Lucky asintió y Bigman hizo un gesto de alivio.

—Y dime, grandísimo bruto, ¿por qué no lo has llevado cuando has ido a la caza de los piratas?

—Lo llevaba conmigo —respondió Lucky, calmoso—. Lo he llevado conmigo desde el día en que los marcianos me lo entregaron.

Como Lucky y Bigman sabían, pero nadie más en toda la Galaxia, los marcianos a los que el joven consejero se refería no eran los horticultores y habitantes humanos de Marte, sino una raza de criaturas inmateriales, descendientes directos de las antiguas inteligencias que una vez habitaron la superficie de Marte en tiempos en que el planeta no había perdido aún su oxígeno y su agua. Luego de excavar inmensas cavernas bajo la superficie de Marte, destruyendo kilómetros y kilómetros cúbicos de roca, convirtiendo la materia así destruida en energía y almacenando esa energía para su utilización futura, vivían ahora en un aislamiento total y confortable. Y ya que habían abandonado sus cuerpos materiales y vivían como pura energía, su existencia ni siquiera era sospechada por la humanidad.
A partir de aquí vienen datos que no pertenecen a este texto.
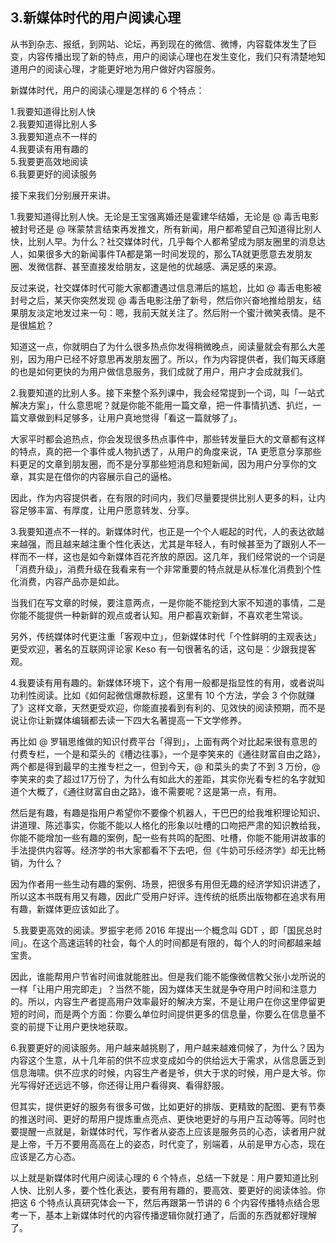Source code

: ## 3.新媒体时代的用户阅读心理
从书到杂志、报纸，到网站、论坛，再到现在的微信、微博，内容载体发生了巨变，内容传播出现了新的特点，用户的阅读心理也在发生变化，我们只有清楚地知道用户的阅读心理，才能更好地为用户做好内容服务。


新媒体时代，用户的阅读心理是怎样的 6 个特点：


1.我要知道得比别人快  
2.我要知道得比别人多  
3.我要知道点不一样的  
4.我要读有用有趣的  
5.我要更高效地阅读  
6.我要更好的阅读服务 


接下来我们分别展开来讲。


1.我要知道得比别人快。无论是王宝强离婚还是霍建华结婚，无论是 @ 毒舌电影被封号还是 @ 咪蒙禁言结束再发推文，所有新闻，用户都希望自己知道得比别人快，比别人早。为什么？社交媒体时代，几乎每个人都希望成为朋友圈里的消息达人，如果很多大的新闻事件TA都是第一时间发现的，那么TA就更愿意去发朋友圈、发微信群、甚至直接发给朋友，这是他的优越感、满足感的来源。


反过来说，社交媒体时代可能大家都遭遇过信息滞后的尴尬，比如 @ 毒舌电影被封号之后，某天你突然发现 @ 毒舌电影注册了新号，然后你兴奋地推给朋友，结果朋友淡定地发过来一句：嗯，我前天就关注了。然后附一个蜜汁微笑表情。是不是很尴尬？


知道这一点，你就明白了为什么很多热点你发得稍微晚点，阅读量就会有那么大差别，因为用户已经不好意思再发朋友圈了。所以，作为内容提供者，我们每天琢磨的也是如何更快的为用户做信息服务，我们成就了用户，用户才会成就我们。


2.我要知道的比别人多。接下来整个系列课中，我会经常提到一个词，叫「一站式解决方案」，什么意思呢？就是你能不能用一篇文章，把一件事情扒透、扒烂，一篇文章做到料足够多，让用户真地觉得「看这一篇就够了」。


大家平时都会追热点，你会发现很多热点事件中，那些转发量巨大的文章都有这样的特点，真的把一个事件或人物扒透了，从用户的角度来说，TA 更愿意分享那些料更足的文章到朋友圈，而不是分享那些短消息和短新闻，因为用户分享你的文章，其实是在借你的内容展示自己的逼格。


因此，作为内容提供者，在有限的时间内，我们尽量要提供比别人更多的料，让内容足够丰富、有厚度，让用户愿意转发、分享。


3.我要知道点不一样的。新媒体时代，也正是一个个人崛起的时代，人的表达欲越来越强，而且越来越注重个性化表达，尤其是年轻人，有时候甚至为了跟别人不一样而不一样，这也是如今新媒体百花齐放的原因。这几年，我们经常说的一个词是「消费升级」，消费升级在我看来有一个非常重要的特点就是从标准化消费到个性化消费，内容产品亦是如此。


当我们在写文章的时候，要注意两点，一是你能不能挖到大家不知道的事情，二是你能不能提供一种新鲜的观点或者认知。用户都喜欢新鲜，不喜欢老生常谈。


另外，传统媒体时代更注重「客观中立」，但新媒体时代「个性鲜明的主观表达」更受欢迎，著名的互联网评论家 Keso 有一句很著名的话，这句是：少跟我提客观。


4.我要读有用有趣的。新媒体环境下，这个有用一般都是指显性的有用，或者说叫功利性阅读。比如《如何起微信爆款标题，这里有 10 个方法，学会 3 个你就赚了》这样文章，天然更受欢迎，你能直接看到有利的、见效快的阅读预期，而不是说让你让新媒体编辑都去读一下四大名著提高一下文学修养。


再比如 @ 罗辑思维做的知识付费平台「得到」，上面有两个对比起来很有意思的付费专栏，一个是和菜头的《槽边往事》，一个是李笑来的《通往财富自由之路》，两个都是得到最早的主推专栏之一，但到今天，@ 和菜头的卖了不到 3 万份，@ 李笑来的卖了超过17万份了，为什么有如此大的差距，其实你光看专栏的名字就知道个大概了，《通往财富自由之路》，谁不需要呢？这是第一点，有用。


然后是有趣，有趣是指用户希望你不要像个机器人，干巴巴的给我堆积理论知识、讲道理、陈述事实，你能不能以人格化的形象以吐槽的口吻把严肃的知识教给我，你能不能增加一些有趣的案例，配一些有共鸣的配图、吐槽，你能不能用讲故事的手法提供内容等。经济学的书大家都看不下去吧，但《牛奶可乐经济学》却无比畅销，为什么？


因为作者用一些生动有趣的案例、场景，把很多有用但无趣的经济学知识讲透了，所以这本书既有用又有趣，因此广受用户好评。连传统的纸质出版物都在追求有用有趣，新媒体更应该如此了。


 5.我要更高效的阅读。罗振宇老师 2016 年提出一个概念叫 GDT ，即「国民总时间」。在这个高速运转的社会，每个人的时间都是有限的，每个人的时间都越来越宝贵。


因此，谁能帮用户节省时间谁就能胜出。但是我们能不能像微信教父张小龙所说的一样「让用户用完即走」？当然不能，因为媒体天生就是争夺用户时间和注意力的。所以，内容生产者提高用户效率最好的解决方案，不是让用户在你这里停留更短的时间，而是两个方面：你要么单位时间提供更多的信息量，你要么在信息量不变的前提下让用户更快地获取。


6.我要更好的阅读服务。用户越来越挑剔了，用户越来越难伺候了，为什么？因为内容这个生意，从十几年前的供不应求变成如今的供给远大于需求，从信息匮乏到信息海啸。供不应求的时候，内容生产者是爷，供大于求的时候，用户是大爷。你光写得好还远远不够，你还得让用户看得爽、看得舒服。


但其实，提供更好的服务有很多可做，比如更好的排版、更精致的配图、更有节奏的推送时间、更好的帮用户提炼重点亮点、更快地更好的与用户互动等等。同时也要提醒一点就是，新媒体时代，写作者从姿态上应该是服务员的心态，读者用户就是上帝，千万不要用高高在上的姿态，时代变了，别端着，从前是甲方心态，现在应该是乙方心态。


以上就是新媒体时代用户阅读心理的 6 个特点，总结一下就是：用户要知道比别人快、比别人多，要个性化表达，要有用有趣的，要高效、要更好的阅读体验。你把这 6 个特点认真研究体会一下，然后再跟第一节讲的 6 个内容传播特点结合思考一下，基本上新媒体时代的内容传播逻辑你就打通了，后面的东西就都好理解了。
Sólo Lucky Starr había penetrado en sus dominios y como recuerdo de ese viaje fantástico había obtenido lo que Bigman denominaba el «escudo de luz».

La turbación del hombrecito era muy evidente.

—¿Y si lo tenías contigo, por qué no lo has utilizado? ¿Qué tienes en la cabeza?

—No sabes muy bien qué es el escudo, Bigman. No puede hacerlo todo. No puede darme de comer ni enjugarme los labios cuando lo llevo.

—Ya he visto yo qué puede hacer. Y es mucho.

—Así es, en cierto modo. Es capaz de absorber cualquier tipo de energía.

—Como la energía de un proyectil desintegrador, ¿es cierto?

—Sí, admito que he sido inmune a los disparos de desintegrador. El escudo puede absorber energía potencial, también, si la masa de un cuerpo no es demasiado grande ni demasiado pequeña. Por ejemplo: un cuchillo o un proyectil común no pueden atravesarlo, aunque el proyectil podría hacerme también caer. Un mazo de grandes dimensiones podría hacer sentir su fuerza a través del escudo, sin embargo, y su impulso podría llegar a dañarme. Y más aún: las moléculas de aire pueden atravesar el escudo con facilidad, porque son demasiado pequeñas para ser detenidas. Y te explico todo esto porque quiero que comprendas que si yo hubiese llevado el escudo y Dingo hubiera roto el visor de mi casco, cuando estábamos luchando en el espacio, yo habría muerto, de cualquier modo. El escudo no habría impedido que el aire de mi traje se colara hacia fuera en una milésima de segundo.